What this task involves>
Copy the records below exactly, omitting any pictures they contain.
** Opening Provided material block **
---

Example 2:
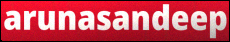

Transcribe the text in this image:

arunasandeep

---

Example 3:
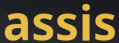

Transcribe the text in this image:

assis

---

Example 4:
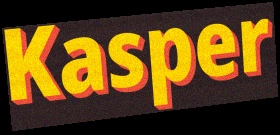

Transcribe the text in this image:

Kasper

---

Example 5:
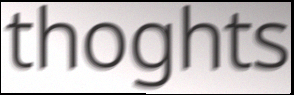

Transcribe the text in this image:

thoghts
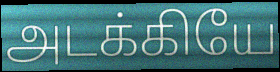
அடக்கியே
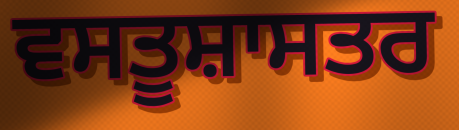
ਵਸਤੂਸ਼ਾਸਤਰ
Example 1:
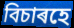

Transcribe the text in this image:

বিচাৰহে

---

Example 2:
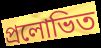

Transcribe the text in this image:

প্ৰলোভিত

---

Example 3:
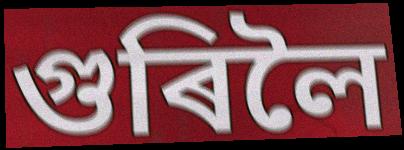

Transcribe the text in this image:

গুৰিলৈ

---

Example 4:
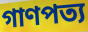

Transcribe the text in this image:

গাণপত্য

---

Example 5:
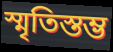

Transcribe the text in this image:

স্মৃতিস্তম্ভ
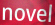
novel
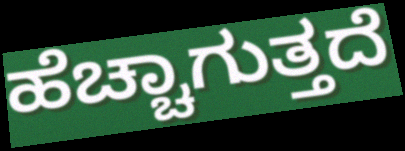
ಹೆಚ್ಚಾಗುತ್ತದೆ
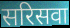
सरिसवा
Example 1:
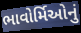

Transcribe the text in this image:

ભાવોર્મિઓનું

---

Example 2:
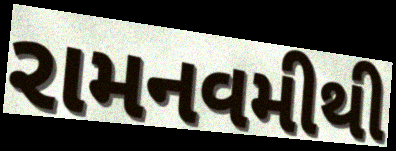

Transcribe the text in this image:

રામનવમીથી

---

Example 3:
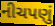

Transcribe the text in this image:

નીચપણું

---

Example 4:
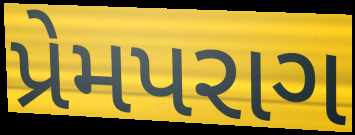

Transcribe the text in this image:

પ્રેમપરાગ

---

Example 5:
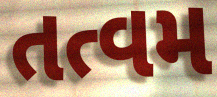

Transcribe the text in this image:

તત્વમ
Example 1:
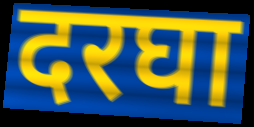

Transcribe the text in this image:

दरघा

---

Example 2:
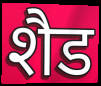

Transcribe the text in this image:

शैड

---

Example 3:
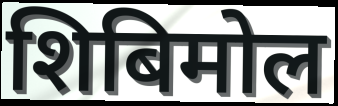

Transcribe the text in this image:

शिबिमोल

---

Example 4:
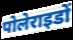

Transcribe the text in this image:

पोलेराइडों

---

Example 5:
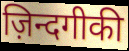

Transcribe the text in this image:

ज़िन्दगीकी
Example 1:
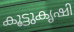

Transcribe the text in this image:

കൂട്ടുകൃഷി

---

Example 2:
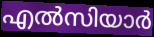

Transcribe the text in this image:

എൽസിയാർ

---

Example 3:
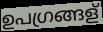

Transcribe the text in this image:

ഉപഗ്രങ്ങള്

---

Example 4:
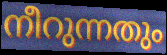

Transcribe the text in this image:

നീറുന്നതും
** Closing Provided material block **
Output of the task>
---

Example 2:

Transcribe the text in this image:

arunasandeep

---

Example 3:

Transcribe the text in this image:

assis

---

Example 4:

Transcribe the text in this image:

Kasper

---

Example 5:

Transcribe the text in this image:

thoghts
அடக்கியே
ਵਸਤੂਸ਼ਾਸਤਰ
Example 1:

Transcribe the text in this image:

বিচাৰহে

---

Example 2:

Transcribe the text in this image:

প্ৰলোভিত

---

Example 3:

Transcribe the text in this image:

গুৰিলৈ

---

Example 4:

Transcribe the text in this image:

গাণপত্য

---

Example 5:

Transcribe the text in this image:

স্মৃতিস্তম্ভ
novel
ಹೆಚ್ಚಾಗುತ್ತದೆ
सरिसवा
Example 1:

Transcribe the text in this image:

ભાવોર્મિઓનું

---

Example 2:

Transcribe the text in this image:

રામનવમીથી

---

Example 3:

Transcribe the text in this image:

નીચપણું

---

Example 4:

Transcribe the text in this image:

પ્રેમપરાગ

---

Example 5:

Transcribe the text in this image:

તત્વમ
Example 1:

Transcribe the text in this image:

दरघा

---

Example 2:

Transcribe the text in this image:

शैड

---

Example 3:

Transcribe the text in this image:

शिबिमोल

---

Example 4:

Transcribe the text in this image:

पोलेराइडों

---

Example 5:

Transcribe the text in this image:

ज़िन्दगीकी
Example 1:

Transcribe the text in this image:

കൂട്ടുകൃഷി

---

Example 2:

Transcribe the text in this image:

എൽസിയാർ

---

Example 3:

Transcribe the text in this image:

ഉപഗ്രങ്ങള്

---

Example 4:

Transcribe the text in this image:

നീറുന്നതും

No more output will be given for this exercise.